11. From the above observation, it is evident that merely because the assessee has raised a claim for the first time before the Tribunal it was held that the delay is not attributable to the assessee and the assessee was entitled to the payment of interest. Further, it was held that it was not the Revenue’s case that the proceeding was delayed for the reasons attributable to the assessee and in failure of the same, the assessee was entitled to interest as per section 244A(1) of the Act.

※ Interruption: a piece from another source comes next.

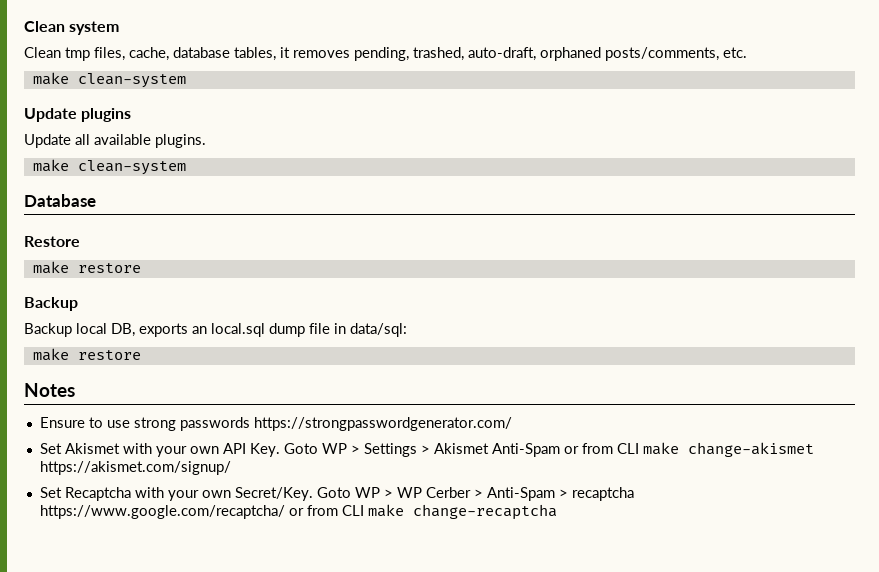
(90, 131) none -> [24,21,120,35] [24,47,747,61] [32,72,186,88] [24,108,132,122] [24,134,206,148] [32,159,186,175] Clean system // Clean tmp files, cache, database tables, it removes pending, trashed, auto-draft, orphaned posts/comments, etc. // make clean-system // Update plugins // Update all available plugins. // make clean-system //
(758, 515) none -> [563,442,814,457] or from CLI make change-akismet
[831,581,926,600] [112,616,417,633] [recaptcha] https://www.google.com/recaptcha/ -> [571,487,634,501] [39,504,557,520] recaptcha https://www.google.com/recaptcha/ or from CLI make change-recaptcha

12. Having said that, the next issue is, when such interest would accrue which has already been decided in the assessee’s case for A.Ys. 1997-98 and 1998-99 by the ld. CIT(A) that it has to be granted from the first day of the assessment year /date of the payment without excluding any period u/s. 244A(2) of the Act. For this, we would place our reliance on the decision of the Hon'ble Jurisdictional High Court in the case of Pr. CIT vs. State Bank of India [2019] 102 taxmann.com 339 (Bom) wherein it was held that unless the delay is attributable to the assessee, then interest should be reckoned from the beginning of the assessment year as per section 244A of the Act. The said proposition is also supported by the decision of the Hon’ble Kerala High Court in the case of CIT vs. South Indian Bank Ltd. [2012] 340 ITR 574 (Ker).

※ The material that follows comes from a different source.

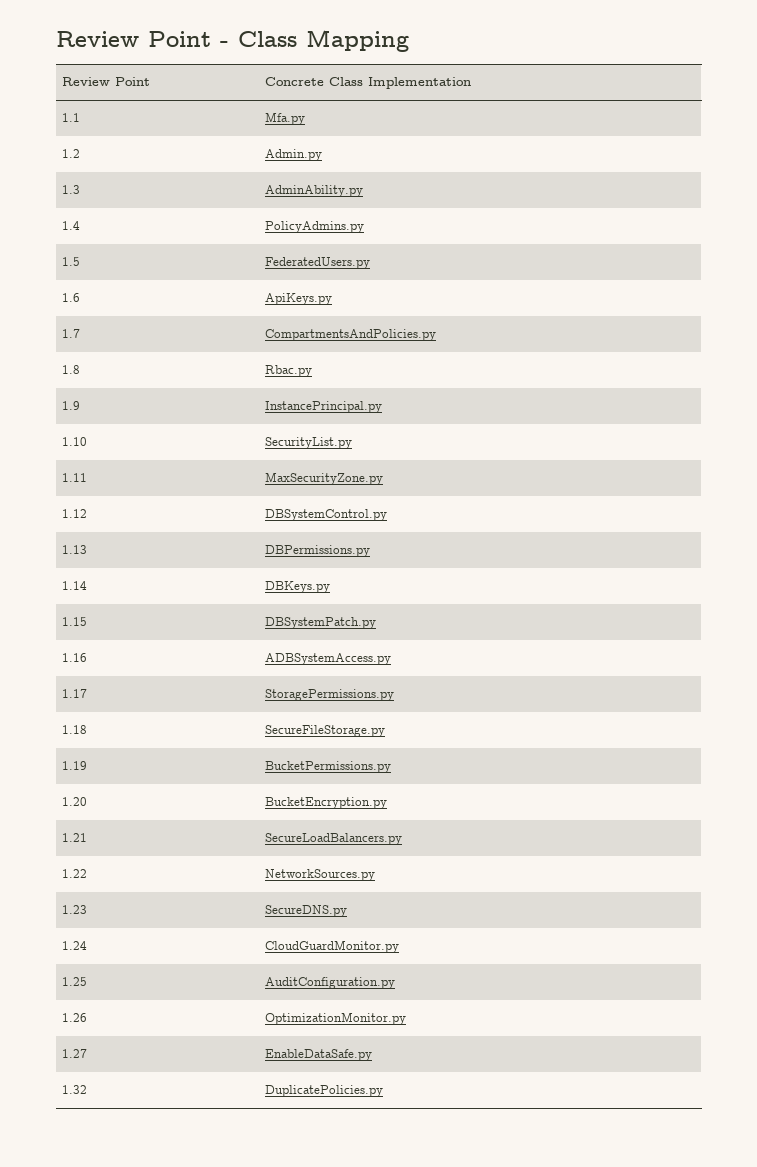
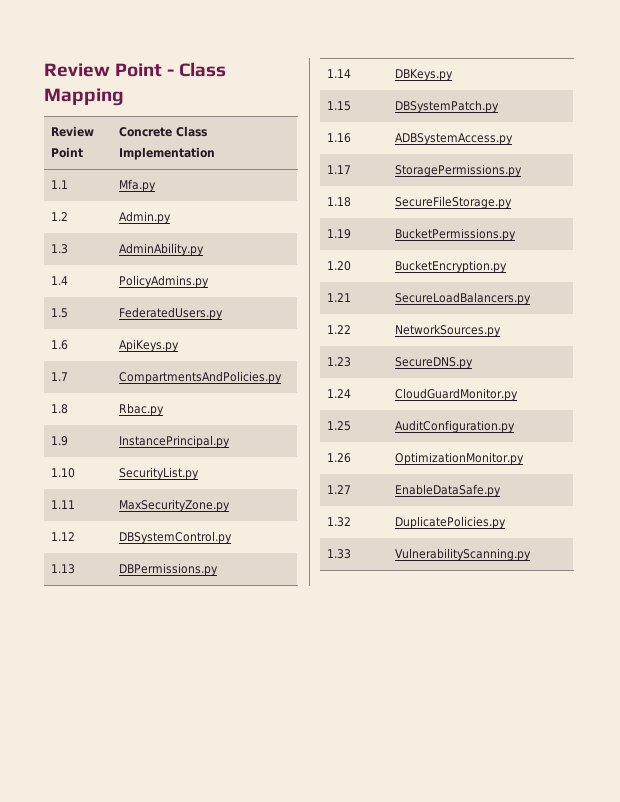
(384, 1091) none -> [327,549,352,559] [395,548,532,561] // 1.33 | VulnerabilityScanning.py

13. By respectfully following the above said observation, we deem it fit to allow the grounds of appeal raised by the assessee. Ground nos. 1 to 3 is hereby allowed.
ITA No. 3306/Mum/2024 for A.Y. 2000-01
14. The findings applied in ITA No. 3305/Mum/2024 for A.Y. 1999-2000 will apply mutatis mutandis to this appeal also.
15. In the result, both the appeals filed by the assessee for A.Ys. 1999-2000 and 2000- 01 are allowed.
Order pronounced in the open court on 09.12.2024.